И улыбается, а глаза, как всегда, вызывающе умные и удивленные. От растерянности Хаим-Мойше не слышит, что она сказала, смотрит с недоумением и не знает, что делать. Когда он приходит в себя, Хава уже сидит на табуретке, которую он протер для нее от пыли носовым платком. А Хаим-Мойше все стоит перед ней, готовый услужить, и мнет платок.
— Да бросьте вы его, — говорит она, улыбаясь.
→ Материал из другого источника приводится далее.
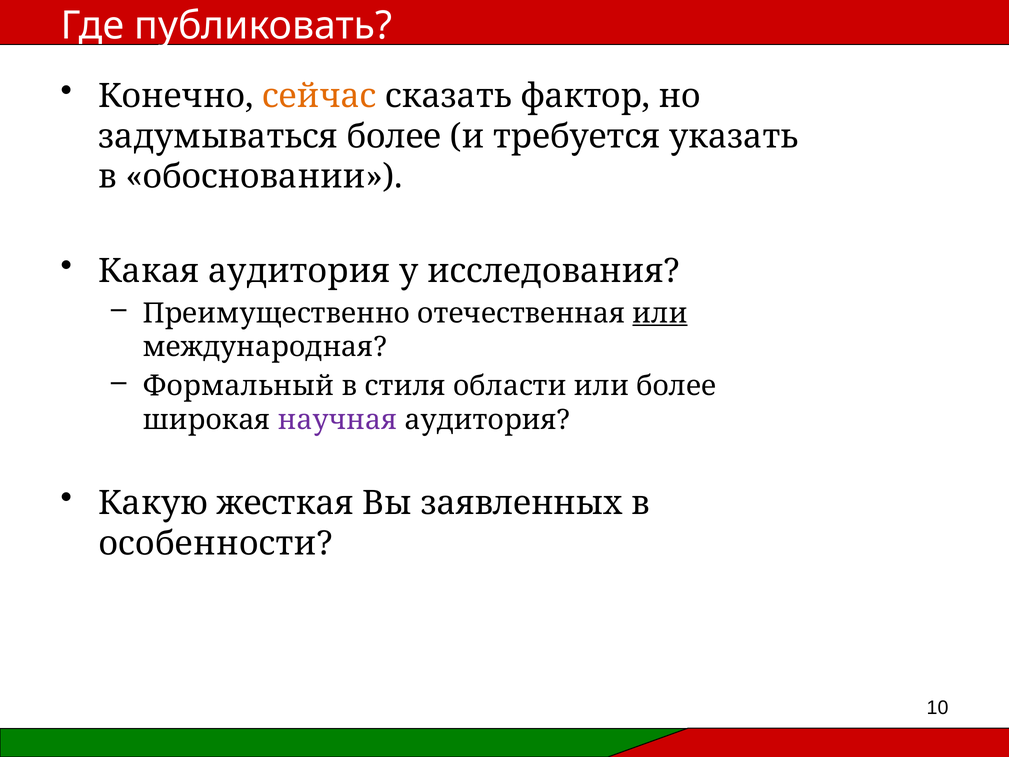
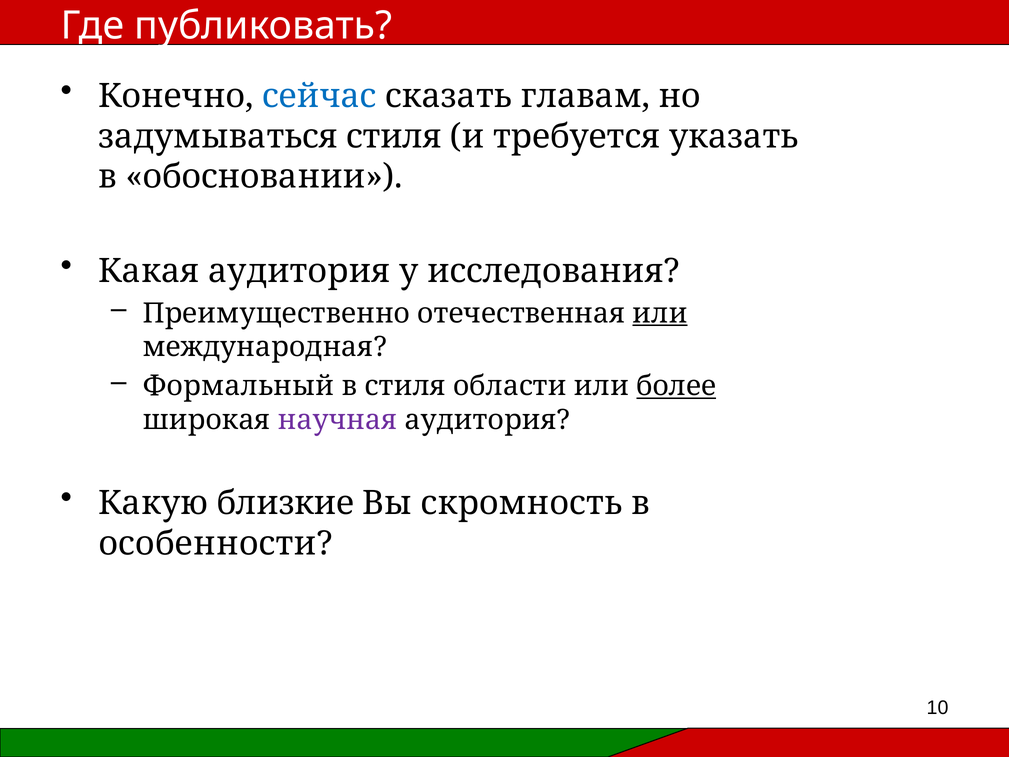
сейчас colour: orange -> blue
фактор: фактор -> главам
задумываться более: более -> стиля
более at (676, 386) underline: none -> present
жесткая: жесткая -> близкие
заявленных: заявленных -> скромность
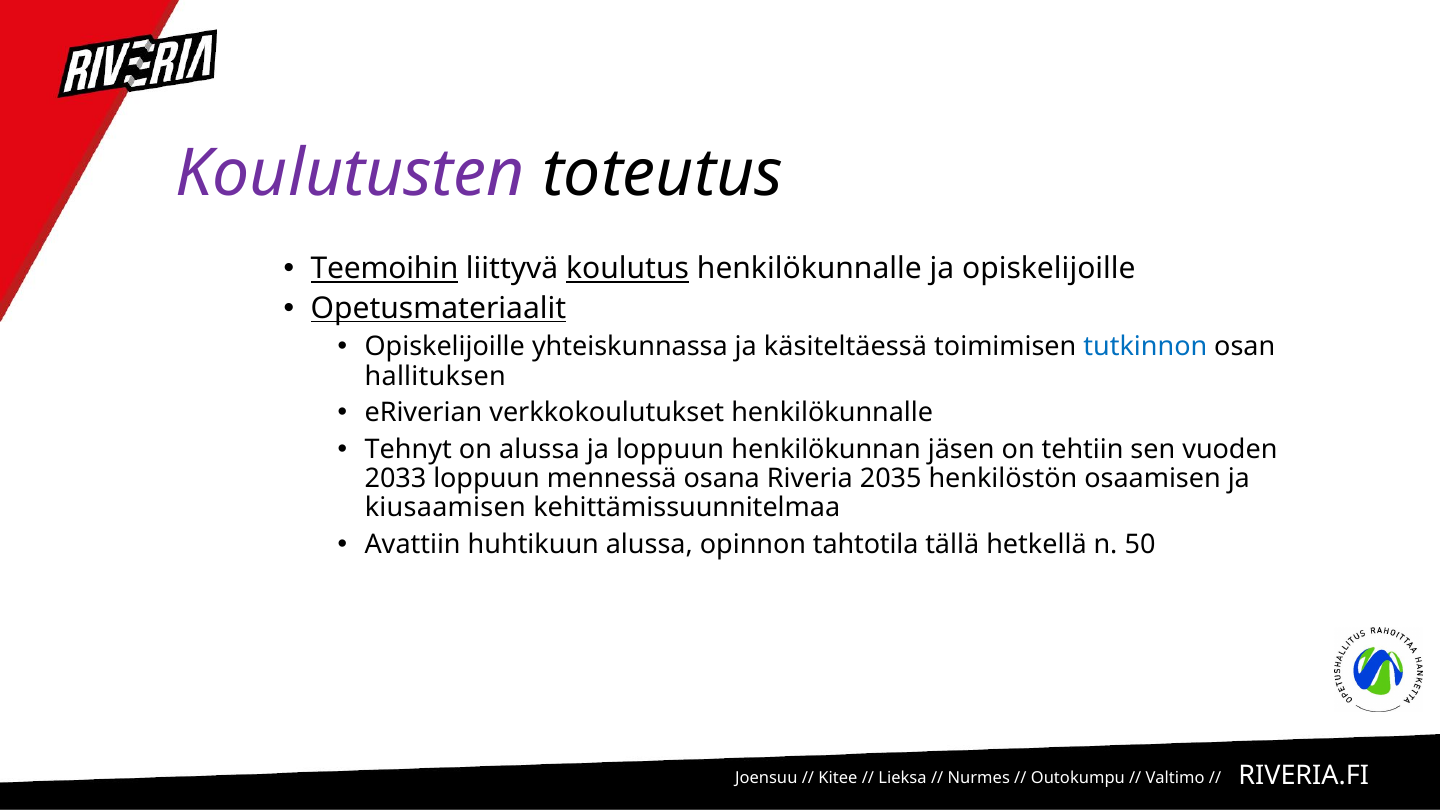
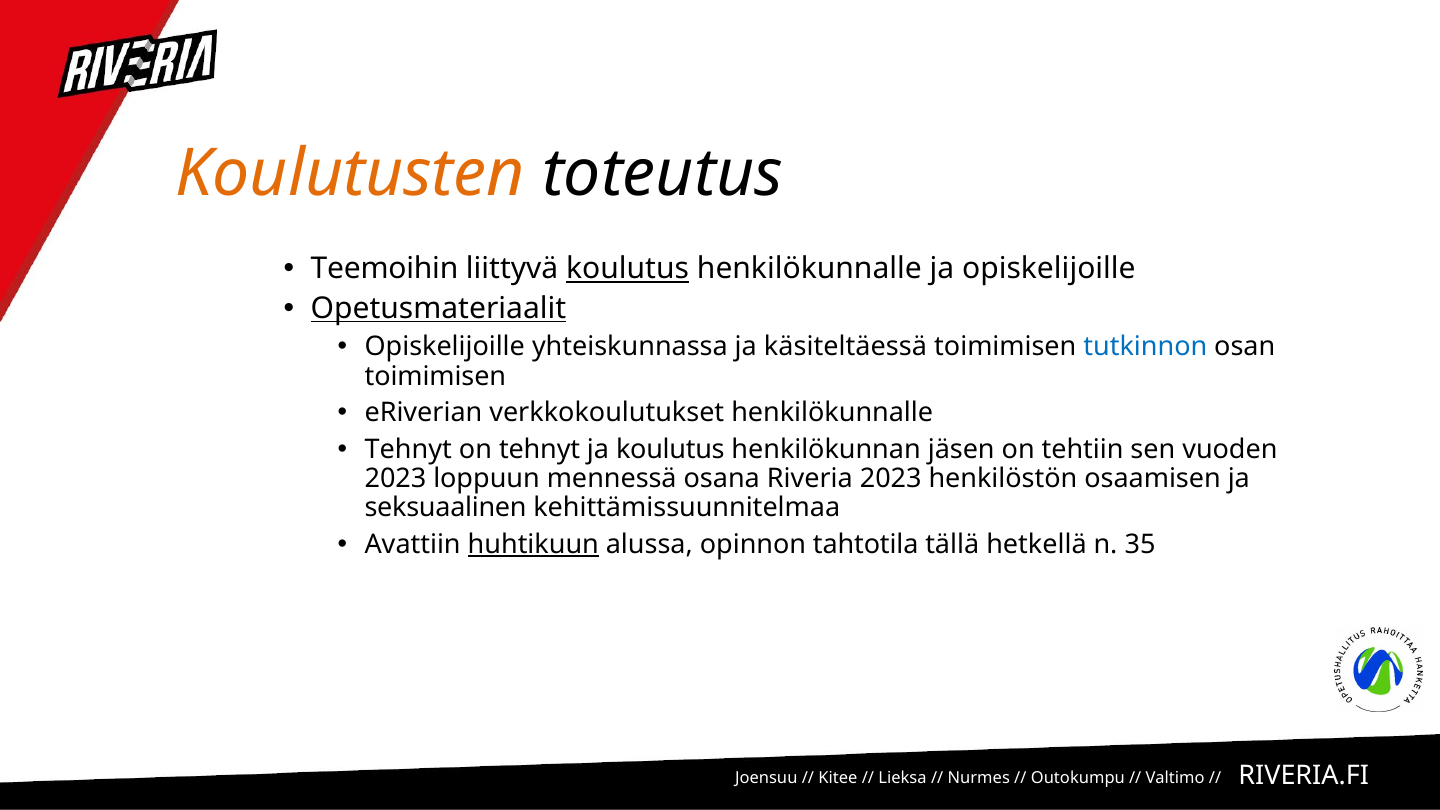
Koulutusten colour: purple -> orange
Teemoihin underline: present -> none
hallituksen at (435, 376): hallituksen -> toimimisen
on alussa: alussa -> tehnyt
ja loppuun: loppuun -> koulutus
2033 at (395, 479): 2033 -> 2023
Riveria 2035: 2035 -> 2023
kiusaamisen: kiusaamisen -> seksuaalinen
huhtikuun underline: none -> present
50: 50 -> 35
Это ее обычный голос. В глазах — обычная насмешка. Только когда она приказывает бросить запачканный пылью платок, только тогда Хаим-Мойше замечает, что сжимает его в кулаке. Он чувствует себя виноватым и подчиняется.
— Ах да, — говорит он. И отшвыривает платок.
Сначала кажется, что ее визит — дерзкая выходка, не более. Он означает: «Вот сейчас, средь бела дня, она затеет интригу».
Но Хаим-Мойше видит: ее глаза вдруг сделались задумчивыми и глубокими. Она осматривается в аптеке так, словно вернулась домой после долгого отсутствия.
— Кажется, я тут когда-то что-то покупала…
При этих словах она встает и пытается пройти в глубь комнаты.
Внезапно Хаим-Мойше ее перебивает.
— Кажется, вы тут когда-то что-то покупали, — говорит он, — и забыли заплатить.
— Да, именно так, — соглашается Хава Пойзнер, удивляясь, словно не верит, что он, Хаим-Мойше, это сказал. — Кажется, покупала и забыла заплатить.
Она опять садится на табуретку и с минуту сидит, опустив голову. Похоже, на душе у нее стало тяжело, очень тяжело. А Хаим-Мойше смотрит на нее и молчит. Он помнит о ее письмах, которые лежат у Мейлаха в столе. Никогда он не помнил их так ясно, как сейчас, когда он смотрит на нее; они лежат там, перевязанные и сосчитанные.
— Вы еще останетесь здесь, в аптеке?
Хава Пойзнер спрашивает и по-прежнему задумчиво глядит куда-то вниз, под стойку.
— Нет.
Хаиму-Мойше больше нечего тут делать, он готов идти. Быстро закрывает конторку и запирает на замок наружную дверь. Он провожает Хаву Пойзнер до центра города. Шагает с независимым видом — надо выдержать искушение женскими чарами. На площади путь им пересекает комиссия, которая следит за чистотой в городе. Во главе комиссии доктор Грабай. Он идет не спеша, тяжело ступая, лицо измученное, то ли потому, что не поспал днем, то ли из-за вечных еврейских горестей. Сейчас он очень занят, но, встретив Хаву Пойзнер и Хаима-Мойше, вежливо приветствует их кивком головы. На мгновенье в его больших серых глазах мелькает испуг, словно его резко разбудили, но тут же они снова вспыхивают, и лицо улыбается всеми морщинками. «И умен же я, — говорит его улыбка. — Как тысяча чертей умен, все понимаю, и дай вам Бог здоровья».
Пройдя, он оборачивается и снова улыбается, но никто ему не улыбается в ответ, ни Хава Пойзнер, ни Хаим-Мойше. Они уже приблизились к новому дому Азриэла Пойзнера. Останавливаются возле высокого крыльца, огромного, как открытая веранда, и будто ждут, что кто-то из них вот-вот заговорит.
Так они с минуту стоят в ожидании, но никто не произносит ни слова. Мимо бредет мальчишка, смущенно глядит на них, тихонько хихикает, они же не обращают на него внимания.
— Надеюсь, вы зайдете, — наконец говорит Хава Пойзнер и опять смотрит на него с умной улыбкой в глазах — вызывающе хитрых глазах.
— Да, — растерянно отвечает Хаим-Мойше, — конечно.